Stored data entries

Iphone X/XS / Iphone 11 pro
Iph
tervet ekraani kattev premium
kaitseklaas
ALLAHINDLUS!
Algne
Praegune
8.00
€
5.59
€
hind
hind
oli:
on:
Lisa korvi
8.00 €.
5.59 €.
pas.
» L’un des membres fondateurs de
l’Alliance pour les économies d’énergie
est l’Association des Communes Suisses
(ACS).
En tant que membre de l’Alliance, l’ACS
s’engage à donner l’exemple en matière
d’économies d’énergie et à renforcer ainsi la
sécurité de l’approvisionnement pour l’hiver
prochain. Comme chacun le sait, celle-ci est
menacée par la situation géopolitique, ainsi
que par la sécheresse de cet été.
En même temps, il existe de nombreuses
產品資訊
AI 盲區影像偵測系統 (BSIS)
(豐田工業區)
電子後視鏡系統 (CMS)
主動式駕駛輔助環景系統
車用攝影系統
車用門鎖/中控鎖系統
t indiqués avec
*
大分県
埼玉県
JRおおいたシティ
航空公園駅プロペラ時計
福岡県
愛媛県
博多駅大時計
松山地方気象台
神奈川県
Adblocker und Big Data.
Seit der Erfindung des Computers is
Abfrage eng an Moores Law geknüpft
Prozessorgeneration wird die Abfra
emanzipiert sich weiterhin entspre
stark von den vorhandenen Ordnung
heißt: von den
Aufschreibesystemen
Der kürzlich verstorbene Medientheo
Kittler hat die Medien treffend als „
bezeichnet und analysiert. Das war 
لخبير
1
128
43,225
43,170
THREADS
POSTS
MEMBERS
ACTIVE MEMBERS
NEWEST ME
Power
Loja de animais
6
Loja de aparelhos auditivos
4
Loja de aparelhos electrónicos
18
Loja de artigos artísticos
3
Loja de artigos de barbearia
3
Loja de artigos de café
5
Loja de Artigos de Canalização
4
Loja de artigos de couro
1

Aim of the exercise:
Beginning at the line that holds "d’économies d’énergie et à renforcer ainsi la", write out word for word each line through the end of the records.

Task output:
d’économies d’énergie et à renforcer ainsi la
sécurité de l’approvisionnement pour l’hiver
prochain. Comme chacun le sait, celle-ci est
menacée par la situation géopolitique, ainsi
que par la sécheresse de cet été.
En même temps, il existe de nombreuses
產品資訊
AI 盲區影像偵測系統 (BSIS)
(豐田工業區)
電子後視鏡系統 (CMS)
主動式駕駛輔助環景系統
車用攝影系統
車用門鎖/中控鎖系統
t indiqués avec
*
大分県
埼玉県
JRおおいたシティ
航空公園駅プロペラ時計
福岡県
愛媛県
博多駅大時計
松山地方気象台
神奈川県
Adblocker und Big Data.
Seit der Erfindung des Computers is
Abfrage eng an Moores Law geknüpft
Prozessorgeneration wird die Abfra
emanzipiert sich weiterhin entspre
stark von den vorhandenen Ordnung
heißt: von den
Aufschreibesystemen
Der kürzlich verstorbene Medientheo
Kittler hat die Medien treffend als „
bezeichnet und analysiert. Das war 
لخبير
1
128
43,225
43,170
THREADS
POSTS
MEMBERS
ACTIVE MEMBERS
NEWEST ME
Power
Loja de animais
6
Loja de aparelhos auditivos
4
Loja de aparelhos electrónicos
18
Loja de artigos artísticos
3
Loja de artigos de barbearia
3
Loja de artigos de café
5
Loja de Artigos de Canalização
4
Loja de artigos de couro
1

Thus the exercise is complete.